Swedish diplomat Folke Bernadotte,
murdered by Zionists in 1948
The suggestion by Atlanta Jewish Times publisher Andrew Adler that the Mossad assassinate Barack Obama has been justly condemned by many Jewish voices, including Commentary magazine and the Anti-Defamation League. I like Abraham Foxman’s statement, I wish he were this forthright about Islamphobia:
Irresponsible rhetoric metastasizes into more dangerous rhetoric. The ideas expressed in Mr. Adler’s column reflect some of the extremist rhetoric that unfortunately exists — even in some segments of our community — that maliciously labels President Obama as an ‘enemy of the Jewish people.’ Mr. Adler’s lack of judgment as a publisher, editor and columnist raises serious questions as to whether he’s fit to run a newspaper.
As Foxman notes, the embarrassment of Adler is that he is actually representative. Adler is or was a Jewish leader. His late mother was big in Hadassah and Jewish Federations.
So I want to make two claims on Adler. The first is that he epitomizes a type that some say does not exist: Israel-firsters in American Jewish life. Chemi Shalev in Haaretz:
It is ironic that Adler’s despicable diatribe comes against the backdrop of a fierce blogosphere debate that flared up yesterday about the term “Israel-firsters” and whether it is a legitimate critique or an anti-Semitic slur. Adler, for his part, has provided an example of a sub-specie of “Israel-firsters” that have not only lost track of where their loyalties lie, but have gone off the tracks altogether.
Yossi Gurvitz at +972 echoes the point:
He showed us that there are, in fact, American Jews who are “Israel-firsters”, that is, people who put the interests of Israel ahead of their own country. In Adler’s case, to the point of supporting the assassination of his own duly-elected president – which skirts very closely to treason. The fact that there is a debate on this issue – that such people exist – is silly to the extreme and assumes we are people with no sense of history. To put it in one word: Pollard.
The second claim is that Adler represents a murderous streak in Zionism. Of course many nationalist ideologies have murderous streaks– fair enough– but if you look at the history of Zionism, assassination has regularly proved an effective tool for guiding the collective in rightwing direction. As I wrote here, “Bang Bang You’re Rightwing!”
Five murders that have made a difference, some of them international:
1, Jacob de Haan, a Dutch Jewish journalist, was killed in Jerusalem in 1924 apparently because he was an anti-Zionist who wanted to talk to Arabs.
2, Chaim Arlosoroff was murdered in Tel Aviv in 1933. Arlosoroff had antagonized the rightwing Zionists by speaking respectfully of Arab nationalism and by deploring the rightwingers’ focus on Jerusalem as making “out of an issue which has never been at the centre of our world a new idol.” Rightwingers are widely believed to have killed him, consolidating Israel’s ultimate path towards a “garrison state,” as Arlosoroff’s biographer has said.

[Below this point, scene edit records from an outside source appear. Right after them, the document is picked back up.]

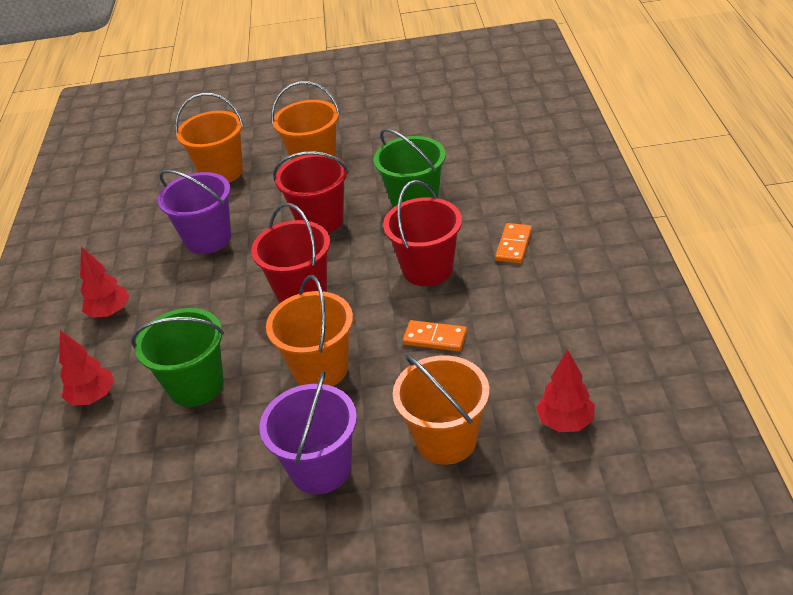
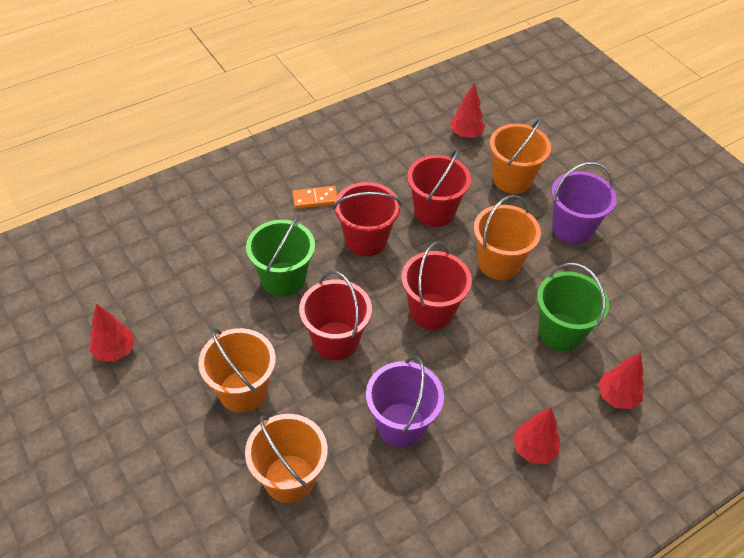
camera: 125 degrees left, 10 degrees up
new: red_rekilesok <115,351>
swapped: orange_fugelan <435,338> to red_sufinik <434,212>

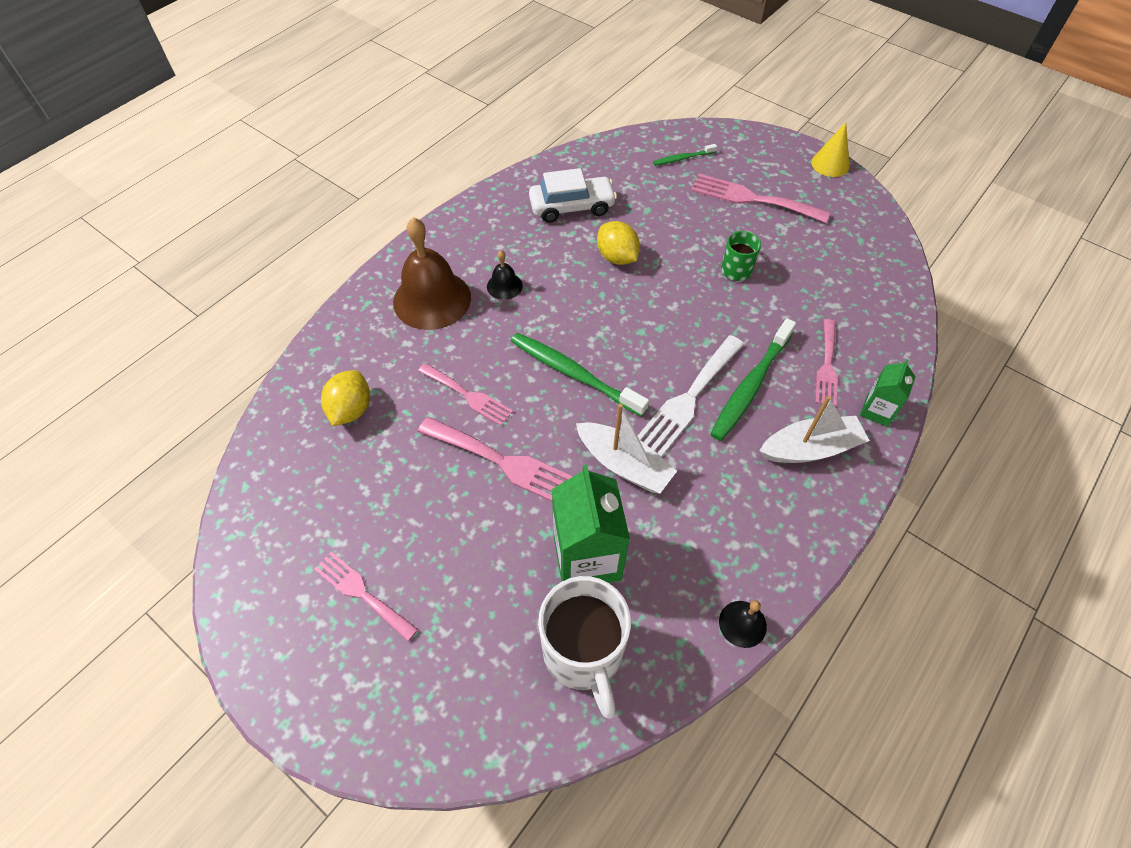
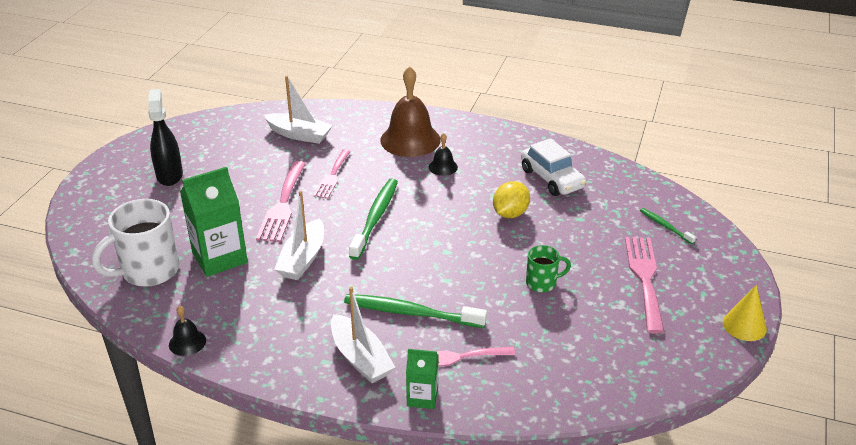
camera: 70 degrees right, 20 degrees down
gone: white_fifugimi <688,399>
swapped: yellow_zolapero <351,410> to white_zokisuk <299,135>; pink_fifugimi <361,593> to black_baralefex <169,175>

3, Lord Moyne, the British minister of state in Cairo, was killed by the Stern Gang in 1944, for limiting Jewish emigration to Palestine.
4, Folke Bernadotte was a Swedish diplomat appointed by the U.N. to work out the Partition of Palestine following the hostilities of 1948. He was killed by the Stern Gang in September 1948 in Jerusalem. The murder is highly significant politically for two reasons: Bernadotte wanted to extraterritorialize Jerusalem, and this never happened; Yitzhak Shamir was said to have had a hand in the murder and he later became prime minister of Israel.
5, Israeli Prime Minister Yitzhak Rabin was murdered in Tel Aviv in 1995 by an extremist who opposed the Oslo plans to give up West Bank lands for peace. The murder happened during a period of incitement against Rabin, including statements by Benjamin Netanyahu.
The last two murders especially have had huge political consequences. Clinton said that Rabin’s murder was a huge setback to the peace process; it achieved its goal. But all these murders have had political efficacy: they have empowered ultra-Zionism over more dovish strains, they have caused anti-Zionists to fear for their lives.
I am sure Andrew Adler was bloviating and that his apology is sincere. But any thoughtful analysis of his hideous comments must ask, Where did these ideas come from? They come straight out of rightwing Zionism.